Why would you only want some inputs marked active and others not?

To discuss this, let’s take a example of a trade-acceptance node. In this scenario we make the following assumptions:

There is an input that represent the trade to accept.
We need to validate the price on the trade for price slippage.
We make use configuration to drive trade-acceptance.

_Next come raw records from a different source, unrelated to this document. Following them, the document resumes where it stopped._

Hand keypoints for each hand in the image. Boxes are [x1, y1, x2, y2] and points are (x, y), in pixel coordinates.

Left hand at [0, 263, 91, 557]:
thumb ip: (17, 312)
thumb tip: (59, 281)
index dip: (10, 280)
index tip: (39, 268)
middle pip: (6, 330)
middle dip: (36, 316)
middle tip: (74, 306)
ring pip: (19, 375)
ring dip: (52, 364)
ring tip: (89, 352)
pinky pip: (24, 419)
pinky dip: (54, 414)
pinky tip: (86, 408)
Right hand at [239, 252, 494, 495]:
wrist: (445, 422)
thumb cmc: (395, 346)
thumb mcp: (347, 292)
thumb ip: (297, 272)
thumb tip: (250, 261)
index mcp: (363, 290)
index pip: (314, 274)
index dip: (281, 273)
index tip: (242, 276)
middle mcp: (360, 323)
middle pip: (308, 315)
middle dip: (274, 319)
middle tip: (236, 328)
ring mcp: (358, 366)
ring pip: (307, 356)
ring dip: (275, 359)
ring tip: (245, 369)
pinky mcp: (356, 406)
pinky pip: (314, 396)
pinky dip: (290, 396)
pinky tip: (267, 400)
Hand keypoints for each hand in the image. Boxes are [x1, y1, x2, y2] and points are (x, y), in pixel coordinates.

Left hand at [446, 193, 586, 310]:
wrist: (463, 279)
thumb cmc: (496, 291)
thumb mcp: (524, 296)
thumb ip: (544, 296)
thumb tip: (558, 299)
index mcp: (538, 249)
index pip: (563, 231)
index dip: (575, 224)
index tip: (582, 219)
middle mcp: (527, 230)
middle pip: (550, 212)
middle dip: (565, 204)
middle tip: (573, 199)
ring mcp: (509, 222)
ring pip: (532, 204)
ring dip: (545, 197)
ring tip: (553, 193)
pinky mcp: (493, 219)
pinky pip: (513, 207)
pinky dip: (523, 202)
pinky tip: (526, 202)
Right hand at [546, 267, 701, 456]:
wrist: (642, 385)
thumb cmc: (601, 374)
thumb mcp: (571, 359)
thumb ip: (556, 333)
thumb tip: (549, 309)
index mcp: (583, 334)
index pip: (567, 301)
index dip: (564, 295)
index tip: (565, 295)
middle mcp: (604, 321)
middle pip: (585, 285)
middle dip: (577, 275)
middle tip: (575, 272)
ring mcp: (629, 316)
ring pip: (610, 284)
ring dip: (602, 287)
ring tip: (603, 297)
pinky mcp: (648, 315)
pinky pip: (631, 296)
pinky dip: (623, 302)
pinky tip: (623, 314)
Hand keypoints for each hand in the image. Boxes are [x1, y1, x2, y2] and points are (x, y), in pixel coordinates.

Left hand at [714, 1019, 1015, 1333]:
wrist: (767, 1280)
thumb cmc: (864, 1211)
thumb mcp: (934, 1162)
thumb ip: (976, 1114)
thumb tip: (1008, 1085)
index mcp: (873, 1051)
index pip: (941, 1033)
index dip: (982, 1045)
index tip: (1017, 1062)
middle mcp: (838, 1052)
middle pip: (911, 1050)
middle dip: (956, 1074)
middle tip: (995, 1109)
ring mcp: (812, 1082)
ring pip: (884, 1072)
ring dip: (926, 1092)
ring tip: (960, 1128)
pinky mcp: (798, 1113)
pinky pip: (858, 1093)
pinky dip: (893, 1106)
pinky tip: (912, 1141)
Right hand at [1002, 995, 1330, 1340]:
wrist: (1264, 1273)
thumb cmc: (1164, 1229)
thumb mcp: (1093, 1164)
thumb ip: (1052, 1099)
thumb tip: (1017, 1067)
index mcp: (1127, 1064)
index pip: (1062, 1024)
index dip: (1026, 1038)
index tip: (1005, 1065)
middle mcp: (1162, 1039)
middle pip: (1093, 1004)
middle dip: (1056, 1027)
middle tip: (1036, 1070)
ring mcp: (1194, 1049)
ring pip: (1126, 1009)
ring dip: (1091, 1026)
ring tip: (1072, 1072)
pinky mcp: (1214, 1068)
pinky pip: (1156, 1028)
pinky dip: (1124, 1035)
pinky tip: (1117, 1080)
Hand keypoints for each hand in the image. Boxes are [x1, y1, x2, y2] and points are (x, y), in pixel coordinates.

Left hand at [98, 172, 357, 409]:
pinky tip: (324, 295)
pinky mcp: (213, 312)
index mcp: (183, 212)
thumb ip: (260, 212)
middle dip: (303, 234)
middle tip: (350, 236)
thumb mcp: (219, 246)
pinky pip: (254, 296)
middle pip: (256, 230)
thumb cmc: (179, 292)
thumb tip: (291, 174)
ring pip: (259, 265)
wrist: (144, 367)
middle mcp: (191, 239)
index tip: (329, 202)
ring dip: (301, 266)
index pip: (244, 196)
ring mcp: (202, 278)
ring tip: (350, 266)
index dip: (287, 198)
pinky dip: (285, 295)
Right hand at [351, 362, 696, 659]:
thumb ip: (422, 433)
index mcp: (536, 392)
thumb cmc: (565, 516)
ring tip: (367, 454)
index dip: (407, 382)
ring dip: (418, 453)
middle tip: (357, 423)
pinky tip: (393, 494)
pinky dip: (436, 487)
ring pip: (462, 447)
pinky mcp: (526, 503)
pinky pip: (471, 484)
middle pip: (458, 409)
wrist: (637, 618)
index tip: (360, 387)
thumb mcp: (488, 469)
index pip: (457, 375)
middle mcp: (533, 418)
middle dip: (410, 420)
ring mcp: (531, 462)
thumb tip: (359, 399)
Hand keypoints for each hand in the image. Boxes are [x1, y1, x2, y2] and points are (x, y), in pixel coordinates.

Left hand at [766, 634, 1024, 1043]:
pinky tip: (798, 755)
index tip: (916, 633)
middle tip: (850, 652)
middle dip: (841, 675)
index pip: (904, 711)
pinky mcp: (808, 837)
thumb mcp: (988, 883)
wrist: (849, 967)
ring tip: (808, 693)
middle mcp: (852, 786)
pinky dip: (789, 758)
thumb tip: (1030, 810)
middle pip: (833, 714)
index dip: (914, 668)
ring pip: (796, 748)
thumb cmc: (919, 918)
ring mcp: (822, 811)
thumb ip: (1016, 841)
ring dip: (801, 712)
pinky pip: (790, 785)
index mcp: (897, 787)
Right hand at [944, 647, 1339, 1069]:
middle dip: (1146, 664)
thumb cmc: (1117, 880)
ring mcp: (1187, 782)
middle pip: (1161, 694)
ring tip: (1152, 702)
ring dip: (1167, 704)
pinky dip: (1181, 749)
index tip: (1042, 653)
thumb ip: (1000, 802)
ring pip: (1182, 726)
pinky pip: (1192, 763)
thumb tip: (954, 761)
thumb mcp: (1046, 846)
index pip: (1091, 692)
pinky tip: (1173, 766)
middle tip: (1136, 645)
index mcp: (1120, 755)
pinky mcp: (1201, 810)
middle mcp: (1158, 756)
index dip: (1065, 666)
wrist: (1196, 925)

The signature for the trade acceptance may take the form below:

@compute_node(active=("trade",))
def trade_acceptor(
    trade: TS[TradeRequest],
    market_data: TSD[InstrumentId, TS[BidAsk]],
    config: TS[TradeAcceptorConfig]
) -> TSB["accept": TS[TradeRequest], "reject": TS[TradeRequest]]:
...

If we did not restrict the activation of this node we will be called each time market data or configuration changed. Since we are only interested in the values of these inputs when we receive a trade request. It is not desired to be notified when the non-trade-request items are updated. So, by setting the active input to be the trade input, we can ensure that we only get activated when we need to produce a result. It is important to note that the other inputs that are not marked as active does not mean that the value is not up-to-date. It just means that when the value is modified it does not cause the function to be evaluated. Thus when the function is evaluated as a consequence of the TradeRequest being modified the other inputs will have the most recent values present.